Genève ouvre le premier lieu d’injection pour toxicomanes de Suisse romande. En Suisse alémanique, et à Zurich en particulier, on en est à l’heure des bilans.

Coup sur coup, la politique de lutte contre la drogue en Suisse romande bouge. Le canton de Genève a décidé, en mai dernier, d’ouvrir, à partir du 1er juillet, le premier lieu d’injection de Suisse romande. Ouvert sept jours sur sept, géré par le groupe SIDA Genève, il coûtera à la collectivité 600 000 francs par an. Les responsables du projet tablent sur une fréquentation de 50 passages quotidiens. Des soins de santé primaire y seront offerts, ainsi que des entretiens personnalisés. L’expérience se déroulera sur un an et reconduite au cas où l’évaluation serait positive.
Genève a donc fait un bond en avant en matière de politique de la drogue par rapport à ses voisins romands. Elle avait déjà innové, en 1995, en mettant sur pied un programme de distribution contrôlée d’héroïne, suivi aujourd’hui par une cinquantaine de patients. Gage de succès, elle réussit à convaincre une très large partie du monde associatif et politique de la nécessité de ces mesures.

Et les autres ?

Rien d’aussi ambitieux ailleurs en Suisse romande. Fribourg ou Valais n’y pensent même pas. A Lausanne, les mesures visant à prévenir les toxico-dépendances restent prudentes. Une prudence contrainte par l’opposition du canton à ouvrir lieux d’injection et prescription médicale contrôlée d’héroïne
Jusqu’à présent donc, la municipalité de Lausanne s’est contentée de financer des lieux d’accueil à bas seuil, offrant ainsi hébergement, installations sanitaires et nourriture. Des mesures jugées insuffisantes par les associations qui suivent les programmes de lutte contre la toxicomanie dans le canton. Les structures d’accueil à bas seuil regroupent toute personne marginalisée alors que la toxico-dépendance nécessite des mesures spécifiques.
Mais, en mai dernier, le conseiller d’Etat en charge du dossier, Charles-Louis Rochat, a surpris tout le monde, en annonçant par voie de presse, qu’il considérait l’ouverture de lieux d’injection comme licite.

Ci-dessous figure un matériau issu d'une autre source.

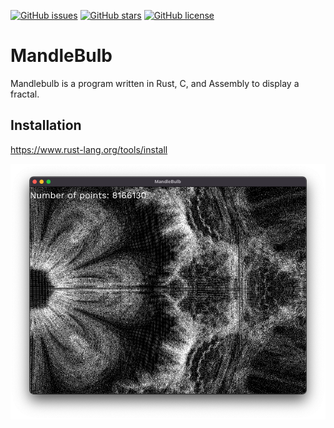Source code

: [![GitHub issues](https://img.shields.io/github/issues/Reested/MandleBulb)](https://github.com/Reested/MandleBulb/issues)
[![GitHub stars](https://img.shields.io/github/stars/Reested/MandleBulb)](https://github.com/Reested/MandleBulb/stargazers)
[![GitHub license](https://img.shields.io/github/license/Reested/MandleBulb)](https://github.com/Reested/MandleBulb)

# MandleBulb

Mandlebulb is a program written in Rust, C, and Assembly to display a fractal.

## Installation

https://www.rust-lang.org/tools/install


![Inside MandelBulb](/res/inside_of_mandelbulb.png?raw=true "Inide of a MandelBulb")
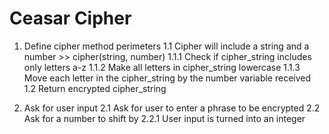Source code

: # Ceasar Cipher

1. Define cipher method perimeters
  1.1 Cipher will include a string and a number >> cipher(string, number)
    1.1.1 Check if cipher_string includes only letters a-z
    1.1.2 Make all letters in cipher_string lowercase
    1.1.3 Move each letter in the cipher_string by the number variable received
  1.2 Return encrypted cipher_string

2. Ask for user input
  2.1 Ask for user to enter a phrase to be encrypted
  2.2 Ask for a number to shift by
    2.2.1 User input is turned into an integer
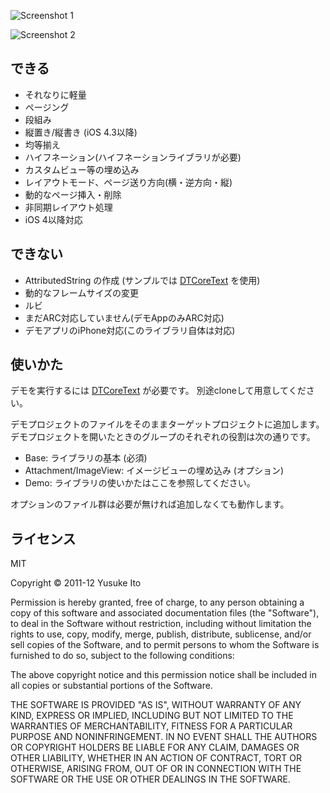 
![Screenshot 1](https://github.com/downloads/novi/LTCoreText/ss1-s.png)

![Screenshot 2](https://github.com/downloads/novi/LTCoreText/ss2.png)

## できる

* それなりに軽量
* ページング
* 段組み
* 縦置き/縦書き (iOS 4.3以降)
* 均等揃え
* ハイフネーション(ハイフネーションライブラリが必要)
* カスタムビュー等の埋め込み
* レイアウトモード、ページ送り方向(横・逆方向・縦)
* 動的なページ挿入・削除
* 非同期レイアウト処理
* iOS 4以降対応

## できない

* AttributedString の作成 (サンプルでは [DTCoreText](https://github.com/Cocoanetics/DTCoreText) を使用)
* 動的なフレームサイズの変更
* ルビ
* まだARC対応していません(デモAppのみARC対応)
* デモアプリのiPhone対応(このライブラリ自体は対応)

## 使いかた

デモを実行するには [DTCoreText](https://github.com/Cocoanetics/DTCoreText) が必要です。
別途cloneして用意してください。

デモプロジェクトのファイルをそのままターゲットプロジェクトに追加します。
デモプロジェクトを開いたときのグループのそれぞれの役割は次の通りです。

* Base: ライブラリの基本 (必須)
* Attachment/ImageView: イメージビューの埋め込み (オプション)
* Demo: ライブラリの使いかたはここを参照してください。

オプションのファイル群は必要が無ければ追加しなくても動作します。

## ライセンス
MIT

Copyright © 2011-12 Yusuke Ito

Permission is hereby granted, free of charge, to any person obtaining a copy of this software and associated documentation files (the "Software"), to deal in the Software without restriction, including without limitation the rights to use, copy, modify, merge, publish, distribute, sublicense, and/or sell copies of the Software, and to permit persons to whom the Software is furnished to do so, subject to the following conditions:

The above copyright notice and this permission notice shall be included in all copies or substantial portions of the Software.

THE SOFTWARE IS PROVIDED "AS IS", WITHOUT WARRANTY OF ANY KIND, EXPRESS OR IMPLIED, INCLUDING BUT NOT LIMITED TO THE WARRANTIES OF MERCHANTABILITY, FITNESS FOR A PARTICULAR PURPOSE AND NONINFRINGEMENT. IN NO EVENT SHALL THE AUTHORS OR COPYRIGHT HOLDERS BE LIABLE FOR ANY CLAIM, DAMAGES OR OTHER LIABILITY, WHETHER IN AN ACTION OF CONTRACT, TORT OR OTHERWISE, ARISING FROM, OUT OF OR IN CONNECTION WITH THE SOFTWARE OR THE USE OR OTHER DEALINGS IN THE SOFTWARE.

En résumé, le canton dit à la ville : débrouillez-vous avec vos toxicomanes, si ça ne nous coûte rien, on ne s’y opposera pas. La commission de la prévention et de la lutte contre la toxicomanie examinera le problème cet automne et transmettra ses conclusions au Conseil d’Etat.
Un local d’injection à Lausanne n’est donc pas prêt de voir le jour, mais un premier pas, celui des tabous, a été franchi. Par ailleurs la ville de Lausanne a annoncé la création de postes de médiateurs de rue à la place St-Laurent, là où convergent les toxicomanes. L’opération, initiée à Zurich, a donné des résultats appréciables

Cinq salles d’injection

Zurich, justement. Si pour la plupart des cantons romands, la seule méthode de lutte et de prévention contre la drogue consiste à distribuer des seringues gratuites, Zurich fait déjà l’évaluation d’une politique menée depuis bientôt dix ans. Michael Herzig, responsable du dossier à la ville de Zurich, peut se prévaloir d’une politique de réduction des risques liés à la toxicomanie qui a porté ses fruits. Sur le fond, la ville mène deux approches : le durcissement de la lutte contre les dealers et les consommateurs dans la rue va de pair avec le renforcement des mesures d’aide et d’accompagnement.
Zurich, entre autres mesures de prévention et de lutte contre la drogue, a créé cinq salles d’injection. Ces centres de contact offrent des repas, des vêtements. Les toxicomanes peuvent venir se doucher, discuter avec des éducateurs, consulter un médecin. Résultat, il y a moins de maladies liées à l’injection de drogues comme les abcès et les maladies de peau, moins d’overdoses, moins de personnes contaminées par le virus HIV.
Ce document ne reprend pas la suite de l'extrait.